Rhode Islanders traveling to other New England states – except New Hampshire – are currently required to show proof of a negative COVID-19 test if they don’t want to quarantine for 14 days. (A second exception is Washington County residents traveling to Vermont, which determines travel restrictions by county.)
The same became true again last week for New York and New Jersey, which make travel policy decisions in-step with Connecticut. The three states previously restricted Rhode Island travel for a period of time in August.

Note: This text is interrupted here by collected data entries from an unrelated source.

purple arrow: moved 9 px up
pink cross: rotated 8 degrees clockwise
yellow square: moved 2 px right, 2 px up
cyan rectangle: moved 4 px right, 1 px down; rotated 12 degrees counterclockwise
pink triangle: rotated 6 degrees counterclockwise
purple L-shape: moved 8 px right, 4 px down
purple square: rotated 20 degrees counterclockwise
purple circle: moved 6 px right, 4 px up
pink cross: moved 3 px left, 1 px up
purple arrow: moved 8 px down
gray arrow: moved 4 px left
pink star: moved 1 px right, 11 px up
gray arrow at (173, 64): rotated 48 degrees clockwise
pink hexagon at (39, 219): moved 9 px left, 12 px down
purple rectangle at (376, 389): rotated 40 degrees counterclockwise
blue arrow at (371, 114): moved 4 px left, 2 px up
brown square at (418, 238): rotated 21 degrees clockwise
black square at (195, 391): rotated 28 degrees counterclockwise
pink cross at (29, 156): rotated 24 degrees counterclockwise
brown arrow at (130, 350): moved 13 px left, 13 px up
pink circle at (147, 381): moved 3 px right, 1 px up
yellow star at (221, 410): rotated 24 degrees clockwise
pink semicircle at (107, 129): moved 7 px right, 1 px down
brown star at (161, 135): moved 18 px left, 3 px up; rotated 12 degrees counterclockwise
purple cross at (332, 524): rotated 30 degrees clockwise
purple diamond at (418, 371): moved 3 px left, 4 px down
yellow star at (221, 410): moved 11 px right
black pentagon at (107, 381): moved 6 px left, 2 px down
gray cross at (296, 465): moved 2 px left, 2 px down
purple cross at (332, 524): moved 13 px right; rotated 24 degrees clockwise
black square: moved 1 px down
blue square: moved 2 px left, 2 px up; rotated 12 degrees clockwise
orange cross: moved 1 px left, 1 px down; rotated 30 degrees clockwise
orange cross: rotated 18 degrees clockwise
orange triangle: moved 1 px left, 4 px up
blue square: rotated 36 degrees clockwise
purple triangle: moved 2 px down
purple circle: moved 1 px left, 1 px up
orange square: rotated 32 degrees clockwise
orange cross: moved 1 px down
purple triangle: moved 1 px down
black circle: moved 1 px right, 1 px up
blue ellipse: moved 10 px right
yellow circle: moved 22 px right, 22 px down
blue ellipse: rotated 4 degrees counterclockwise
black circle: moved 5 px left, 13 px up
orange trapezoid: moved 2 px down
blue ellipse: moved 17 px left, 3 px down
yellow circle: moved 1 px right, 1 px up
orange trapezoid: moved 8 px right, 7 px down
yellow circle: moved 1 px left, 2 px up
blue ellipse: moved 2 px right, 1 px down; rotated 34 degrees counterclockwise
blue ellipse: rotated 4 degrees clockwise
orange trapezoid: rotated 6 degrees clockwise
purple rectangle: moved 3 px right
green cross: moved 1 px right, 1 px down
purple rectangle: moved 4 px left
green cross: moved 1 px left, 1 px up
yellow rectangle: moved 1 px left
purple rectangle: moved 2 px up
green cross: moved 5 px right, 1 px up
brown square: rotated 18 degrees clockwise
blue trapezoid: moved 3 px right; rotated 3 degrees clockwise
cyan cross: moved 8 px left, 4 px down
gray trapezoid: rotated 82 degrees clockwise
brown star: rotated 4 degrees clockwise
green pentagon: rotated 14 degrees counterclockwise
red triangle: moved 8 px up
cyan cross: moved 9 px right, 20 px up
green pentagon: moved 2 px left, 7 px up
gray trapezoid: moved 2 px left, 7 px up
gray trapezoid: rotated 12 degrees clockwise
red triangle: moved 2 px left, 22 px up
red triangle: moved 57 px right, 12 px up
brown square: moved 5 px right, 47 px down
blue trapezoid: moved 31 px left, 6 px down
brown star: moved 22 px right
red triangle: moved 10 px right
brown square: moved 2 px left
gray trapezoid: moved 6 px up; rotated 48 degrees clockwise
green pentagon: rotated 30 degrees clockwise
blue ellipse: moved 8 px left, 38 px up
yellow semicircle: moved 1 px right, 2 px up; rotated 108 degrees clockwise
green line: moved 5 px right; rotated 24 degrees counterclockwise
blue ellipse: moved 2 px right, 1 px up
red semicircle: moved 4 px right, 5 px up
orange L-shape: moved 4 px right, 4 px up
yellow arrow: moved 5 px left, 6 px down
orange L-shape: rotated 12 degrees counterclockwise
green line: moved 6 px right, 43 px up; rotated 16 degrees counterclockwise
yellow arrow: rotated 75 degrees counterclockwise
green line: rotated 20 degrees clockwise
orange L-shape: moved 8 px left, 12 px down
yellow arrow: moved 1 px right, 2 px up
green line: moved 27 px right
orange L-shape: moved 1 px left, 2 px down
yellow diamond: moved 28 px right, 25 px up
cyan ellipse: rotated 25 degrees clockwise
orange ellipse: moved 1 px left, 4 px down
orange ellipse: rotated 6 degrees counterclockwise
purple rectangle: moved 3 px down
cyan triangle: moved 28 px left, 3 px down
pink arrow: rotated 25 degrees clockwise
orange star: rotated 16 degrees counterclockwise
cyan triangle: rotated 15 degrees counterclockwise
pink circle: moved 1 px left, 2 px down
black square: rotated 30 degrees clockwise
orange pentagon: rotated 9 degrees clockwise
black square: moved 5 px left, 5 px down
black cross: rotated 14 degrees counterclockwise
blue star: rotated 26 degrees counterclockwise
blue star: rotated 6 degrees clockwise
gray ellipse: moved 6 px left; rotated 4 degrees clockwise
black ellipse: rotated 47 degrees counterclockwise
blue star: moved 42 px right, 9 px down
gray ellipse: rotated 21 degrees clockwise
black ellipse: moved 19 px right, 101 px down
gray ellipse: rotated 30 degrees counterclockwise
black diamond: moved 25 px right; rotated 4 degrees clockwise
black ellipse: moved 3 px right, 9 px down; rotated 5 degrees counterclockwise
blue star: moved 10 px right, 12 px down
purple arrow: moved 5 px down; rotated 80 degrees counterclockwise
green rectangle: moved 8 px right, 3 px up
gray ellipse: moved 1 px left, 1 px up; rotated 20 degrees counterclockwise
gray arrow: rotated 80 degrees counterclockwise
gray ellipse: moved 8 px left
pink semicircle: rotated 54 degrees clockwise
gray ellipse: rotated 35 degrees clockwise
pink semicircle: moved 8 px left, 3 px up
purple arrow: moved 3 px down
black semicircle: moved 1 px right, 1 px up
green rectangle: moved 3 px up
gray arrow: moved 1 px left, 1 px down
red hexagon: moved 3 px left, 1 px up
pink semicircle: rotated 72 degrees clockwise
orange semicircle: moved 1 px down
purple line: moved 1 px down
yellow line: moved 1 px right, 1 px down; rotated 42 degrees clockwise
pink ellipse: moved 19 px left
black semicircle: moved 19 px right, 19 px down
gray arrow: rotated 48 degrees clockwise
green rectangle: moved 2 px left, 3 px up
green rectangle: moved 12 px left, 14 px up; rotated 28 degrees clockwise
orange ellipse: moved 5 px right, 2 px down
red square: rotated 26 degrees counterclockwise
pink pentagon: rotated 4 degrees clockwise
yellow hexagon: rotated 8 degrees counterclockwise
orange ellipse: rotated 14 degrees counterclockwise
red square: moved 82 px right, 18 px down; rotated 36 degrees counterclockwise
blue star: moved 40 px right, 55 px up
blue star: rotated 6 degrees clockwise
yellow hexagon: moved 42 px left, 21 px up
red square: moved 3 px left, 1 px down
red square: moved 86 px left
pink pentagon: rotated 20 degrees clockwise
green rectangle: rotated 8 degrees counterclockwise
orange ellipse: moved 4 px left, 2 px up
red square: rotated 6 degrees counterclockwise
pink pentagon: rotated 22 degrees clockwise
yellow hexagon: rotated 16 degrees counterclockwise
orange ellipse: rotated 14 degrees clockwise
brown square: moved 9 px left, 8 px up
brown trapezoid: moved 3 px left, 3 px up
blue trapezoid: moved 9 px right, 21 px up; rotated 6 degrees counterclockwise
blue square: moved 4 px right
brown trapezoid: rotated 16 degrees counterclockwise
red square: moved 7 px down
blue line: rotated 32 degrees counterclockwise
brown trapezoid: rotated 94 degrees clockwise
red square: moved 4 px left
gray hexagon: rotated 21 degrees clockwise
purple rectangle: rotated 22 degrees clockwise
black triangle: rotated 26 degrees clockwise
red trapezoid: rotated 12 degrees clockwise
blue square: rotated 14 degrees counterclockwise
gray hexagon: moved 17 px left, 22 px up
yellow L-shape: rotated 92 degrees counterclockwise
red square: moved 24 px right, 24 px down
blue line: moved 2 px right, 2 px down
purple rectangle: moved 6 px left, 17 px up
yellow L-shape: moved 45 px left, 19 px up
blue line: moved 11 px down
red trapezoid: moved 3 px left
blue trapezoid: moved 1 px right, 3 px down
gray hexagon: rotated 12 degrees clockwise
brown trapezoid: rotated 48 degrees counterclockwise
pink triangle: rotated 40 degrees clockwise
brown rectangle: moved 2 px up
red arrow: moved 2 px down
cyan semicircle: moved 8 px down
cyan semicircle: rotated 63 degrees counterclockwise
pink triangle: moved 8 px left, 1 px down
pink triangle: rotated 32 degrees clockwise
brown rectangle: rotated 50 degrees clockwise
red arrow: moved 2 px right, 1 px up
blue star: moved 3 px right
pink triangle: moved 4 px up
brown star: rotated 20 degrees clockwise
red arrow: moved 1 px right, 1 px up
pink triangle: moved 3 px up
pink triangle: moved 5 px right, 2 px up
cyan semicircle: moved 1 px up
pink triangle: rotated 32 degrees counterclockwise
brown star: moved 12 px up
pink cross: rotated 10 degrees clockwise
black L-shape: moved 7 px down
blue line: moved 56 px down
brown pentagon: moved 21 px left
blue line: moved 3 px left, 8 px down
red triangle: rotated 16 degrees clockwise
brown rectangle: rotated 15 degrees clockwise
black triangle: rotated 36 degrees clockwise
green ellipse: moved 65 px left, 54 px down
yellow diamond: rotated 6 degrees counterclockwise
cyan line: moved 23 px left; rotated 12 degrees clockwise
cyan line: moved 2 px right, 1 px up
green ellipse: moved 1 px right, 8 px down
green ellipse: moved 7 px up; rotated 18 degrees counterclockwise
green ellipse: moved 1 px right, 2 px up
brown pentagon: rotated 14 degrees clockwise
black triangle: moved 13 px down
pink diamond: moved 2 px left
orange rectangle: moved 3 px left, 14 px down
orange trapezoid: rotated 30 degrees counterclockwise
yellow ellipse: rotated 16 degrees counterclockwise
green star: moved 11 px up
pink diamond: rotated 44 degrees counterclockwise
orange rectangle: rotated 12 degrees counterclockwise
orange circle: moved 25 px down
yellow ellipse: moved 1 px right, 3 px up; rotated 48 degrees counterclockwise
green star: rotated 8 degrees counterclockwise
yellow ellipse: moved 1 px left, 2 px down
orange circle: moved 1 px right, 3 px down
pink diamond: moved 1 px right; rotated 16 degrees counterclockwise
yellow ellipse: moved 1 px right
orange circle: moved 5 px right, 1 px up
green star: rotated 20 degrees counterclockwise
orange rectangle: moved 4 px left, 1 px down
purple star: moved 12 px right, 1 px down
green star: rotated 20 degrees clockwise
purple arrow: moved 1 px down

The state-by-state travel rules are a headache for people with family living on either side of the border, and Gov. Gina Raimondo has repeatedly warned the policies hurt the state’s economy. Many businesses – already struggling to make ends meet during the pandemic – rely heavily on cross-border commerce, which is especially important in a state that’s only about 50 miles long and 35 miles wide.
The governor underscored the point last week after an outbreak of cases among Providence College students helped trigger the new travel restrictions in the tri-state area.
“To all of the people of PC who played a hand in this: these are real consequences,” Raimondo said during a news conference. “This is hurting people’s business in Rhode Island.”
It’s also costing the state.
Rhode Island health officials this summer announced they would offer free tests to anyone with imminent travel plans to any other state where visiting is restricted. (There are some exceptions to the restrictions, including work- and medical-related travel.)
As of Friday, the state had administered 7,903 tests at the R.I. Convention Center for people who said they planned to travel, according to health officials. At $120 per test, the state has spent $948,360 on tests alone.
That number could also increase more rapidly now that Rhode Island travelers are restricted again from the tri-state area.
“We saw increased demand when a few states put us on their travel advisory list,” Health Department spokesperson Joseph Wendelken said in a statement about travel-related tests.
For Rhode Island to get removed from the travel restrictions of other states would require a decline in overall cases. In addition to an examination of other states’ positivity rates – a measure of new cases compared to testing – many Northeast states tie travel policy to new cases as a share of population.
For Connecticut, New York and New Jersey, travel is restricted from other states with an average of 10 or more cases per 100,000 residents. Massachusetts is even stricter, with an average of six cases per 100,000 residents.
As of Monday, Rhode Island hovered right around 10 cases per 100,000 residents, reporting more than 100 new cases in five of the last seven days. (Rhode Island’s population: just over 1 million.)
The Raimondo administration has lobbied Massachusetts state officials to look more favorably at its neighbor to the south, which has boasted a relatively stable positivity rate for multiple months.
Rhode Island also has been testing at a relatively high volume compared to other states, which health officials argue works against the state when it comes to national and regional comparisons like those used for travel policies.
“Our aggressive testing strategy is key to our overall response as it allows us to quickly quarantine exposed individuals and prevent further transmission, but it does also result in comparatively higher incidence rates,” Wendelken said last week.